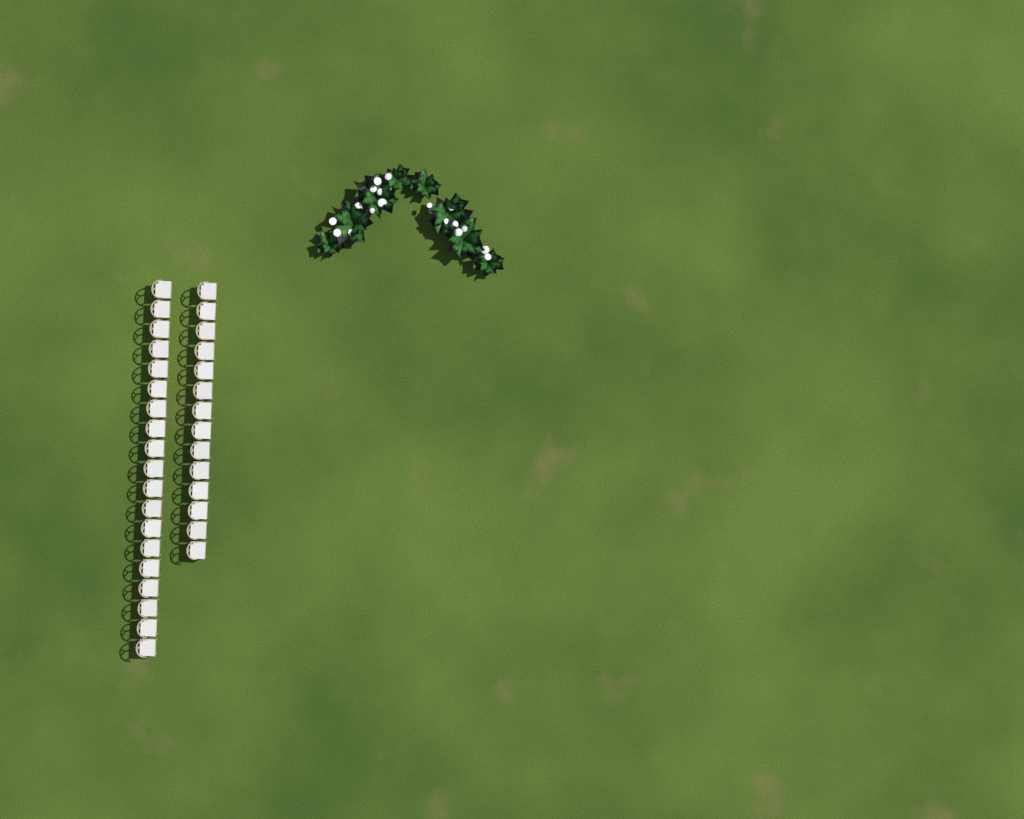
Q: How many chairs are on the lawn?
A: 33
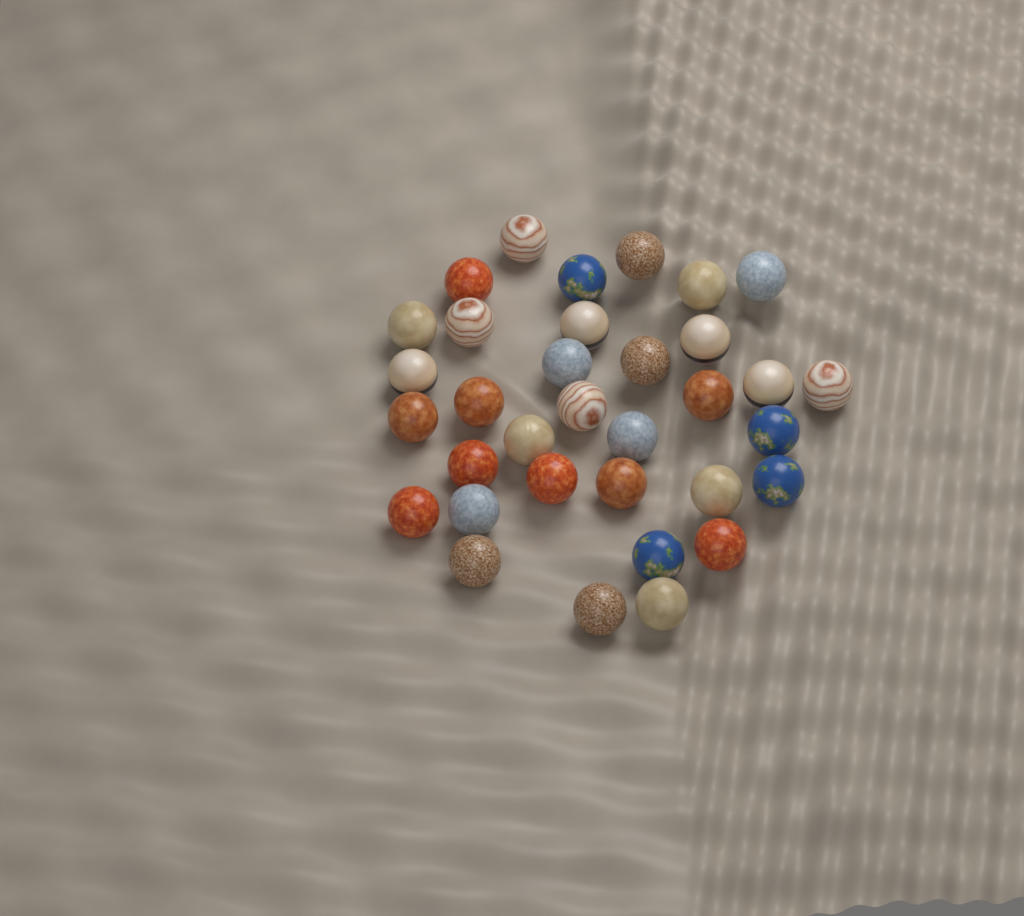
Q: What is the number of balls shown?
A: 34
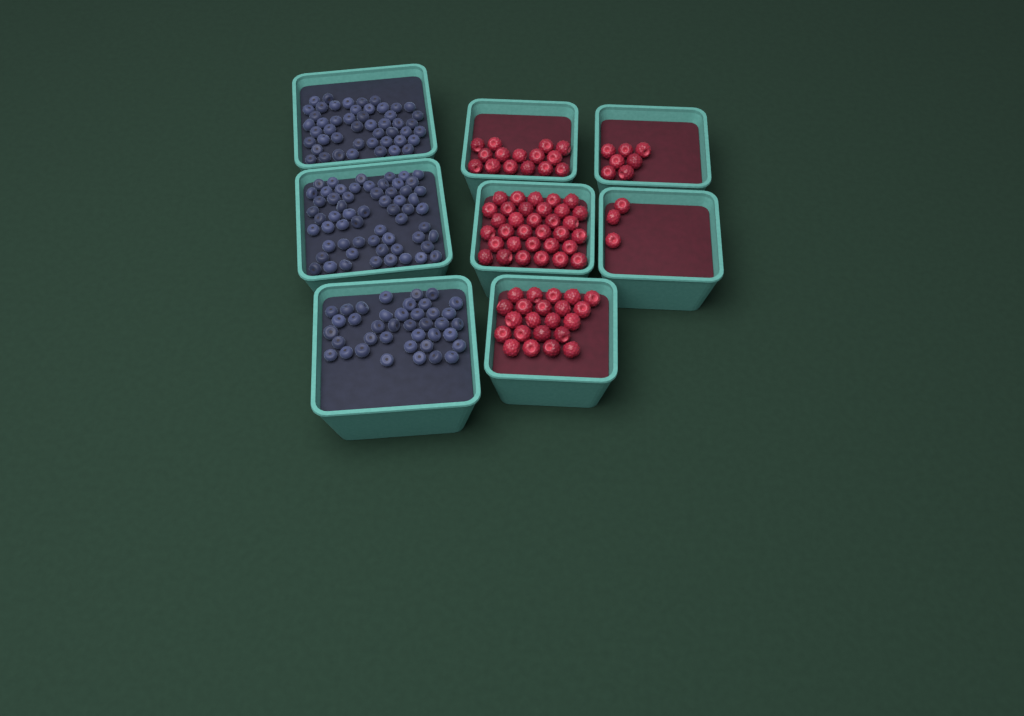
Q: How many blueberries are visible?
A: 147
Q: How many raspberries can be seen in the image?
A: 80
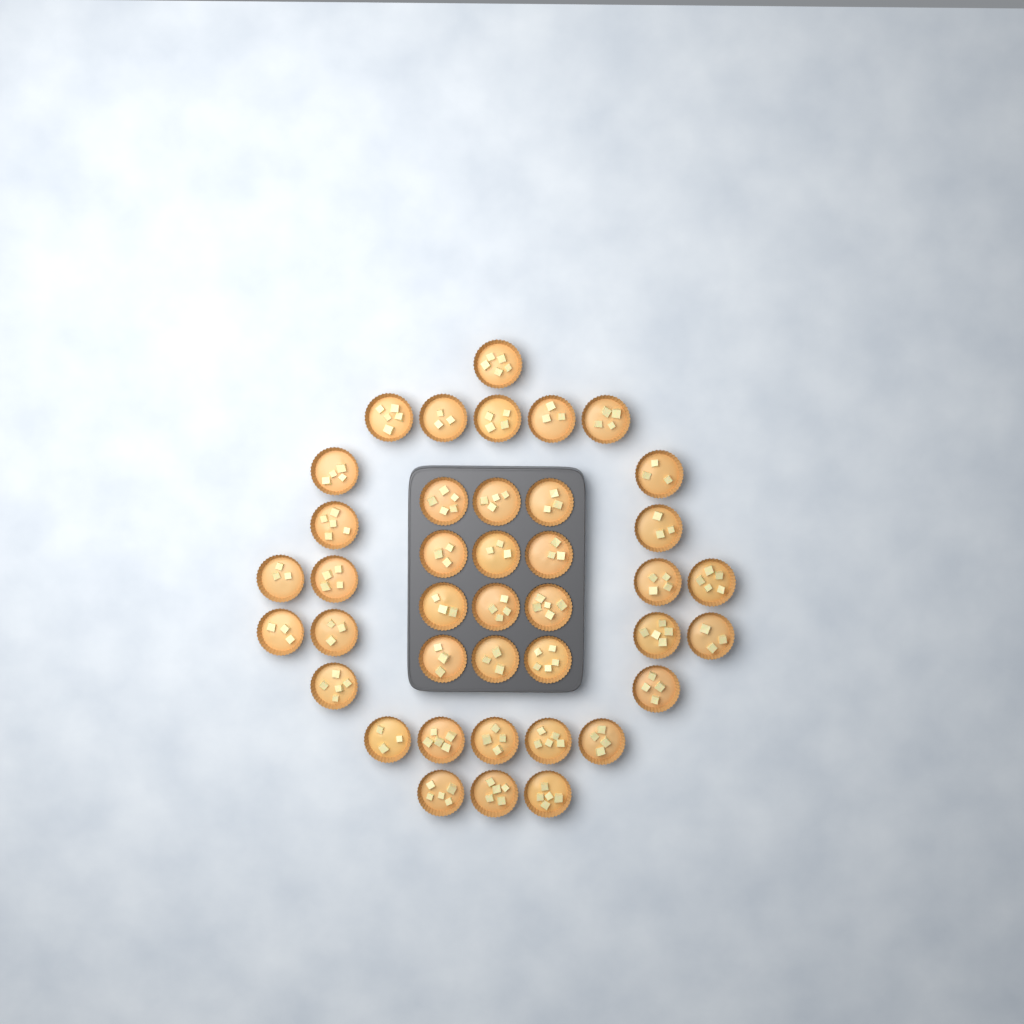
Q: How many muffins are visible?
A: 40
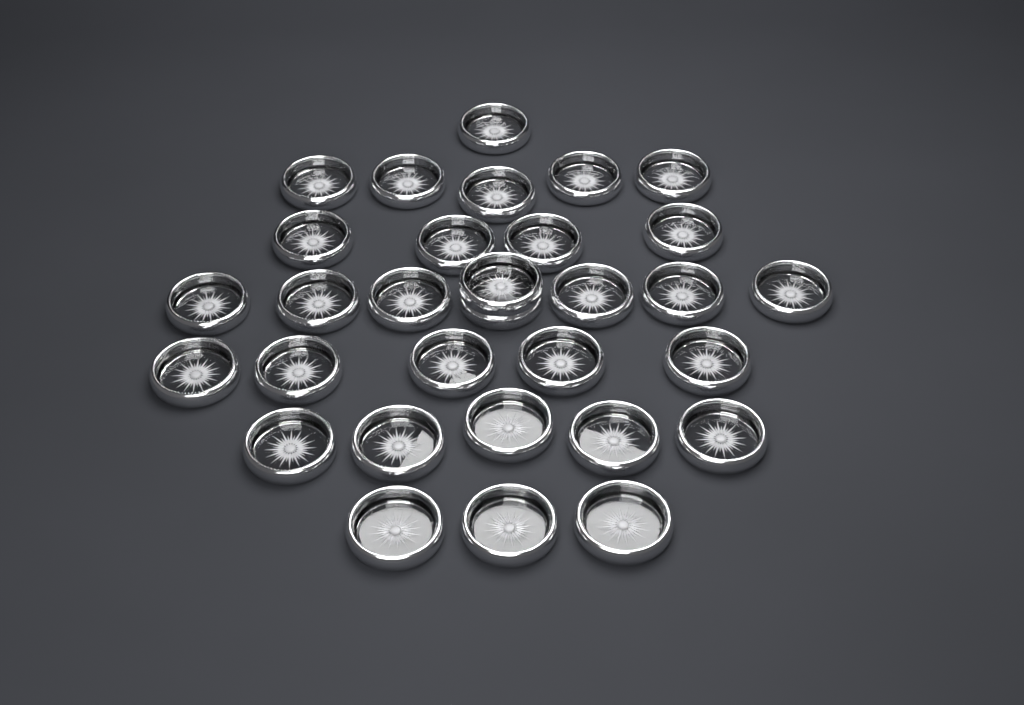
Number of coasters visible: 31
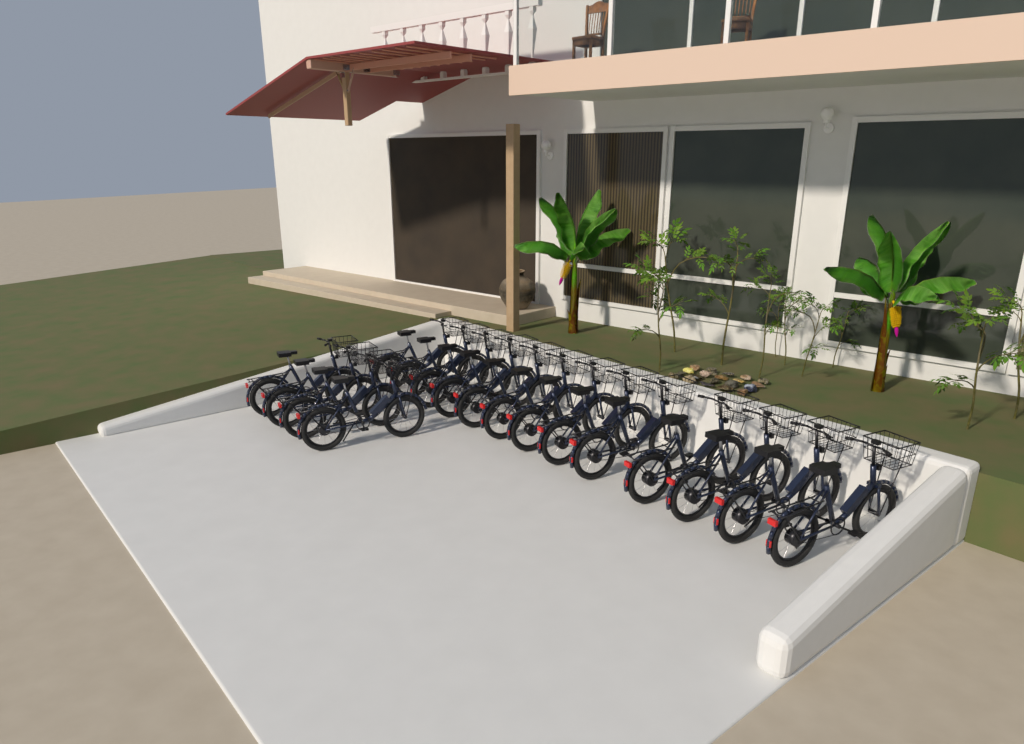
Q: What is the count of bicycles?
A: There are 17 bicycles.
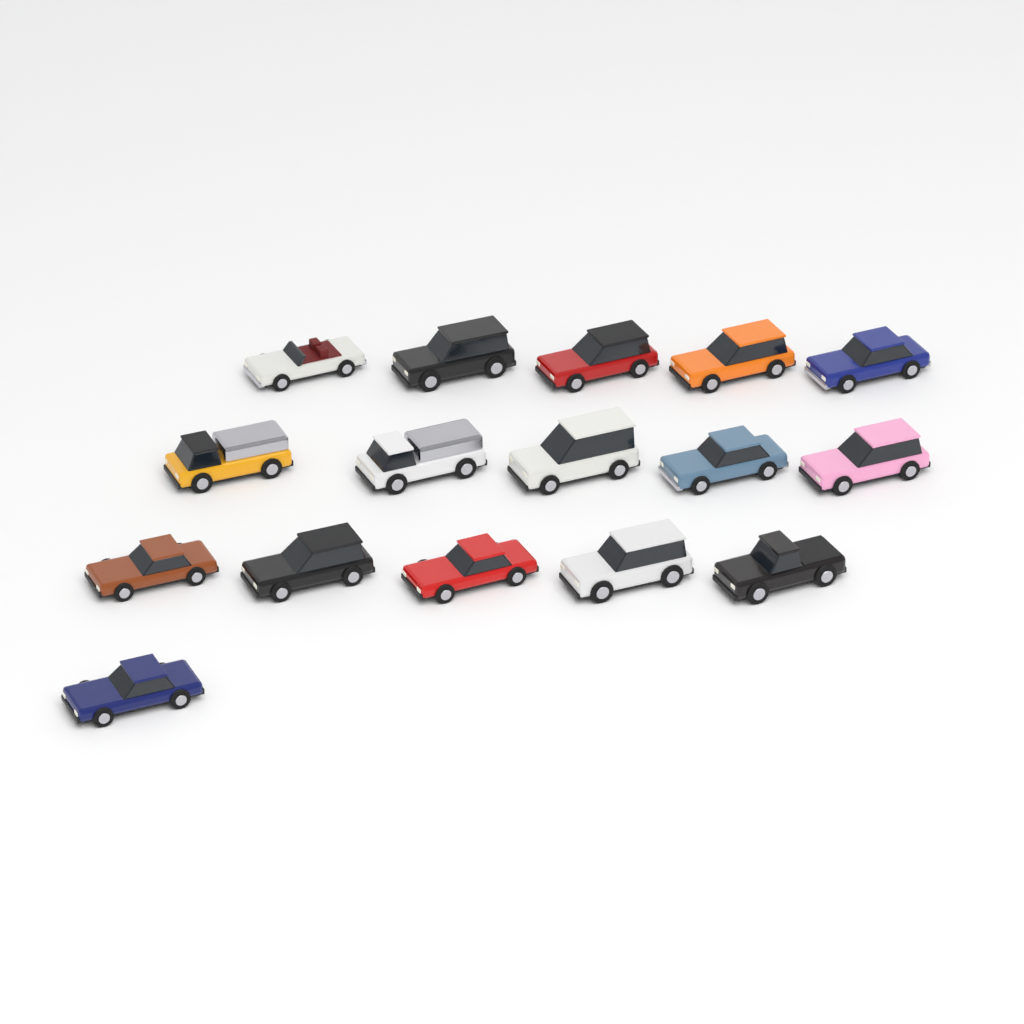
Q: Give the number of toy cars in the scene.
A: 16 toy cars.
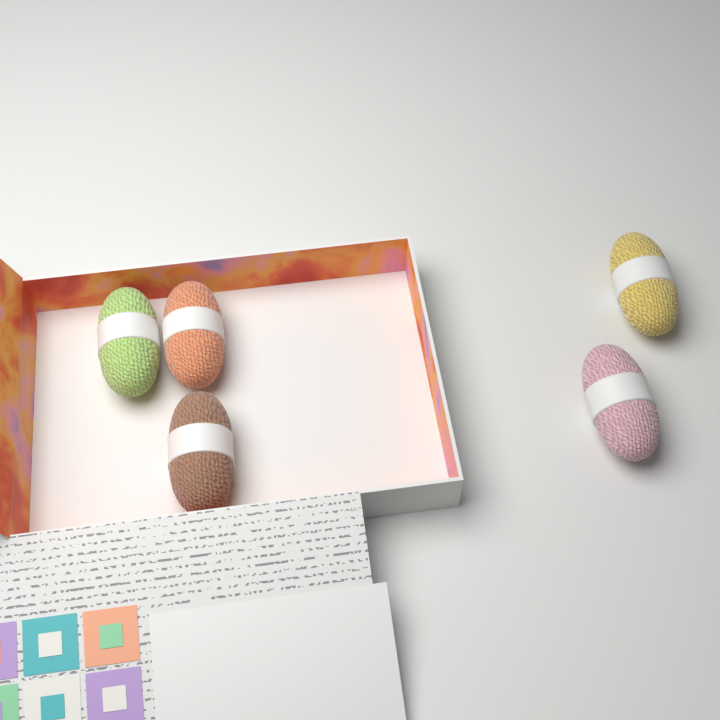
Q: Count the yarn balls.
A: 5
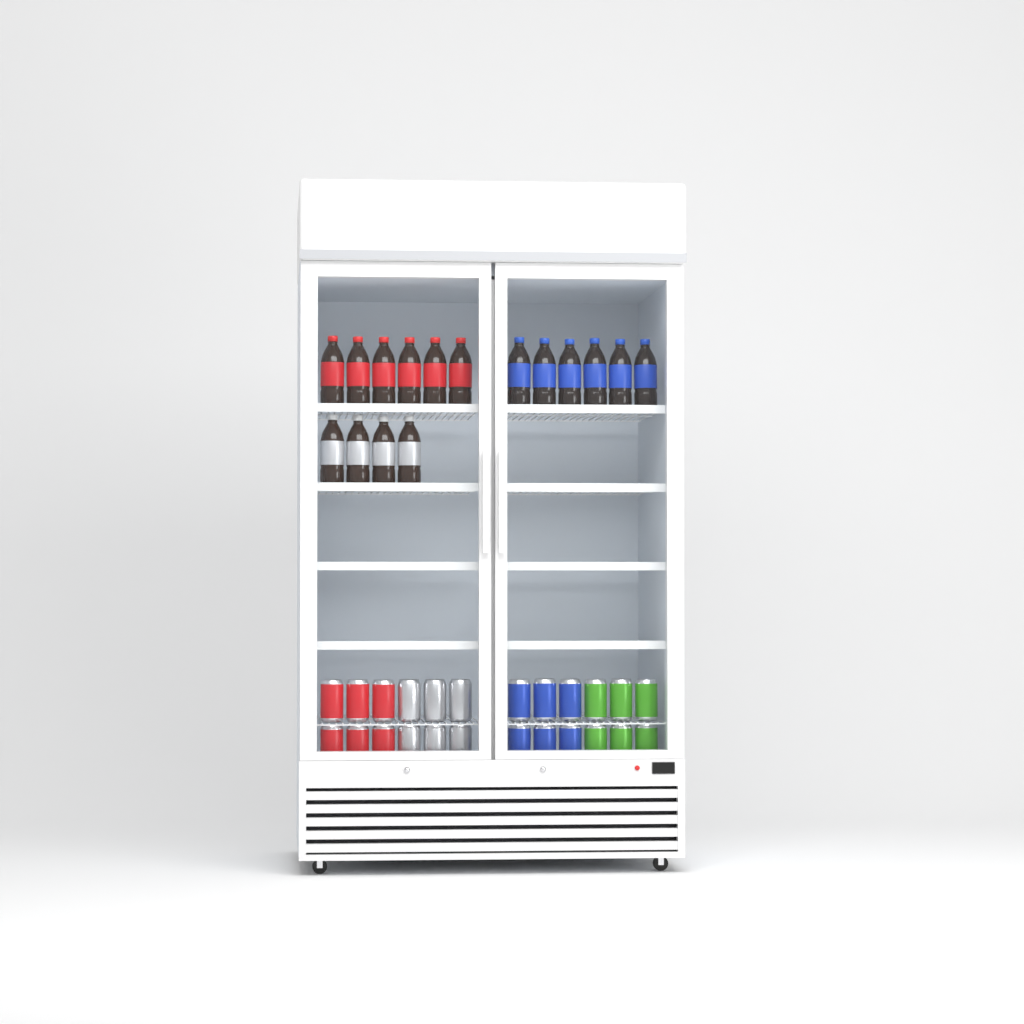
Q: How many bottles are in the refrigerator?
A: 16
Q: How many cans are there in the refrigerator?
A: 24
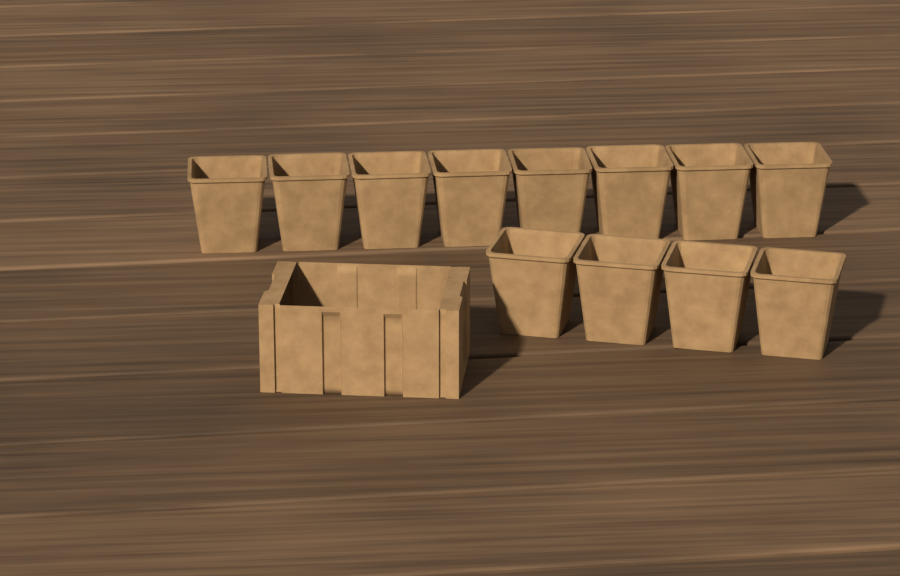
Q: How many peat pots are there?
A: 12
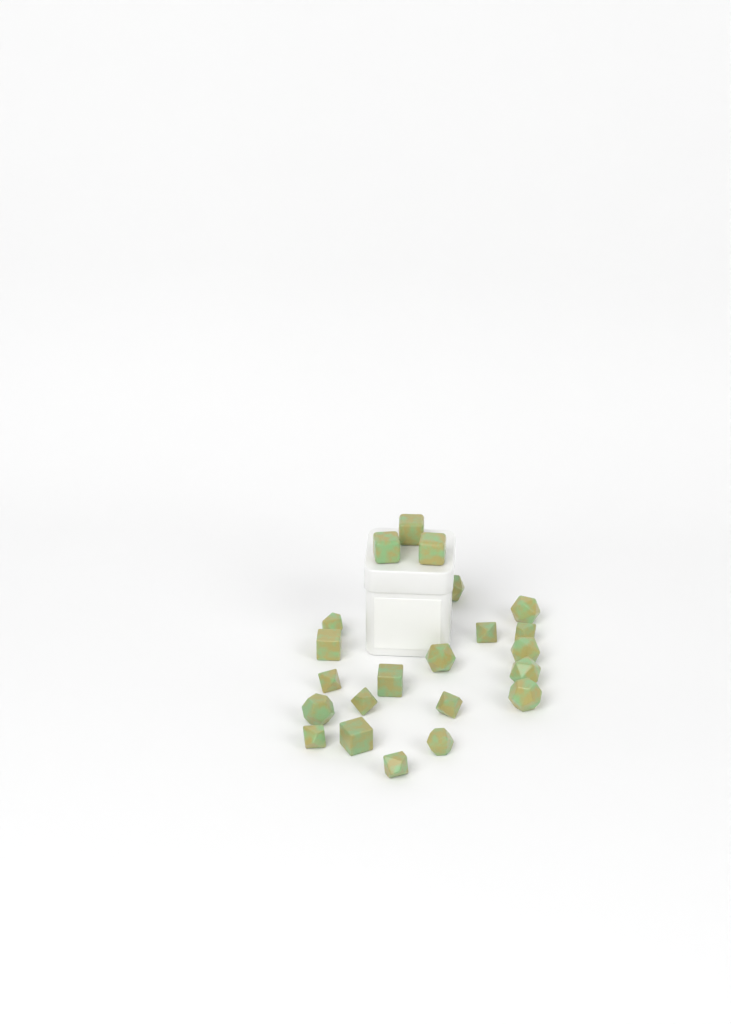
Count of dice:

----------

**Problem**
Reproduce every one of the lines above word for word, leaving out the pictures.

**Reply**
Q: How many chairs are on the lawn?
A: 33
Q: What is the number of balls shown?
A: 34
Q: How many blueberries are visible?
A: 147
Q: How many raspberries can be seen in the image?
A: 80
Q: How many muffins are visible?
A: 40
Number of coasters visible: 31
Q: What is the count of bicycles?
A: There are 17 bicycles.
Q: Give the number of toy cars in the scene.
A: 16 toy cars.
Q: Count the yarn balls.
A: 5
Q: How many bottles are in the refrigerator?
A: 16
Q: How many cans are there in the refrigerator?
A: 24
Q: How many peat pots are there?
A: 12
Count of dice:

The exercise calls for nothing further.